[Saved entries]
=== Begin Enclosure ===
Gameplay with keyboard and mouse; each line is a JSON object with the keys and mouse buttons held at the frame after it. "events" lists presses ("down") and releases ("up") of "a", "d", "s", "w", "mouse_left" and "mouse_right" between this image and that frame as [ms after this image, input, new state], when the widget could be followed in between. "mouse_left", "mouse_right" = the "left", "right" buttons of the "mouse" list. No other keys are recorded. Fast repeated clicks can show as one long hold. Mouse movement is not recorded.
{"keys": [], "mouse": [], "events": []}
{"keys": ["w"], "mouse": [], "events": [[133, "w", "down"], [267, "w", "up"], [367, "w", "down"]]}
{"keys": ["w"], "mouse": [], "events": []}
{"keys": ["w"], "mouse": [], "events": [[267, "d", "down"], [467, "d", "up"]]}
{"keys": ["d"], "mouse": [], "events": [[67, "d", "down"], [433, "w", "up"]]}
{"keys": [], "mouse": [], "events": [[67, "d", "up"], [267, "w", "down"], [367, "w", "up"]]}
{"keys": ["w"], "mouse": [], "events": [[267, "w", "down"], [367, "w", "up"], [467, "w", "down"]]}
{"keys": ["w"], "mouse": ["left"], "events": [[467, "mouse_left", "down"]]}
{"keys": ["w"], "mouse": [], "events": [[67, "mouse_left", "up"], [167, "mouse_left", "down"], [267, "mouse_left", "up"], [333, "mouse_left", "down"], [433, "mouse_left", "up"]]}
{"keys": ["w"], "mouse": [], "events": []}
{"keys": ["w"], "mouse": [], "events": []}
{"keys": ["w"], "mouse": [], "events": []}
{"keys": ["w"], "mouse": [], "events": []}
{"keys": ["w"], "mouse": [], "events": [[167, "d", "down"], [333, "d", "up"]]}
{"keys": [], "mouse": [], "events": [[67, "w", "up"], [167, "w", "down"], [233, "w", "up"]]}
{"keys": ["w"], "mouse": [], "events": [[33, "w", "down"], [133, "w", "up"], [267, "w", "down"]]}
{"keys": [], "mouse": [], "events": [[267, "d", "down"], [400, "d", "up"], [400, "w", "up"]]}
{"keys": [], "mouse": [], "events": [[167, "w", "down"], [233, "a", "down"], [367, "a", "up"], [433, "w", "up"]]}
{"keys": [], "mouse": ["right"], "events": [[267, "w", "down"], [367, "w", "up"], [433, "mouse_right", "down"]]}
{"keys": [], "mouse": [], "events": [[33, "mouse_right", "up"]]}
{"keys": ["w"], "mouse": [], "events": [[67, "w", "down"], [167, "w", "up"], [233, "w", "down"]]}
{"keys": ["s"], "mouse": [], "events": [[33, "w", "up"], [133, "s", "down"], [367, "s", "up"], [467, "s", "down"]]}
=== End Enclosure ===
Exercise brief
An exact transcription of the entries is needed, complete to the final line.

Exercise solution
Gameplay with keyboard and mouse; each line is a JSON object with the keys and mouse buttons held at the frame after it. "events" lists presses ("down") and releases ("up") of "a", "d", "s", "w", "mouse_left" and "mouse_right" between this image and that frame as [ms after this image, input, new state], when the widget could be followed in between. "mouse_left", "mouse_right" = the "left", "right" buttons of the "mouse" list. No other keys are recorded. Fast repeated clicks can show as one long hold. Mouse movement is not recorded.
{"keys": [], "mouse": [], "events": []}
{"keys": ["w"], "mouse": [], "events": [[133, "w", "down"], [267, "w", "up"], [367, "w", "down"]]}
{"keys": ["w"], "mouse": [], "events": []}
{"keys": ["w"], "mouse": [], "events": [[267, "d", "down"], [467, "d", "up"]]}
{"keys": ["d"], "mouse": [], "events": [[67, "d", "down"], [433, "w", "up"]]}
{"keys": [], "mouse": [], "events": [[67, "d", "up"], [267, "w", "down"], [367, "w", "up"]]}
{"keys": ["w"], "mouse": [], "events": [[267, "w", "down"], [367, "w", "up"], [467, "w", "down"]]}
{"keys": ["w"], "mouse": ["left"], "events": [[467, "mouse_left", "down"]]}
{"keys": ["w"], "mouse": [], "events": [[67, "mouse_left", "up"], [167, "mouse_left", "down"], [267, "mouse_left", "up"], [333, "mouse_left", "down"], [433, "mouse_left", "up"]]}
{"keys": ["w"], "mouse": [], "events": []}
{"keys": ["w"], "mouse": [], "events": []}
{"keys": ["w"], "mouse": [], "events": []}
{"keys": ["w"], "mouse": [], "events": []}
{"keys": ["w"], "mouse": [], "events": [[167, "d", "down"], [333, "d", "up"]]}
{"keys": [], "mouse": [], "events": [[67, "w", "up"], [167, "w", "down"], [233, "w", "up"]]}
{"keys": ["w"], "mouse": [], "events": [[33, "w", "down"], [133, "w", "up"], [267, "w", "down"]]}
{"keys": [], "mouse": [], "events": [[267, "d", "down"], [400, "d", "up"], [400, "w", "up"]]}
{"keys": [], "mouse": [], "events": [[167, "w", "down"], [233, "a", "down"], [367, "a", "up"], [433, "w", "up"]]}
{"keys": [], "mouse": ["right"], "events": [[267, "w", "down"], [367, "w", "up"], [433, "mouse_right", "down"]]}
{"keys": [], "mouse": [], "events": [[33, "mouse_right", "up"]]}
{"keys": ["w"], "mouse": [], "events": [[67, "w", "down"], [167, "w", "up"], [233, "w", "down"]]}
{"keys": ["s"], "mouse": [], "events": [[33, "w", "up"], [133, "s", "down"], [367, "s", "up"], [467, "s", "down"]]}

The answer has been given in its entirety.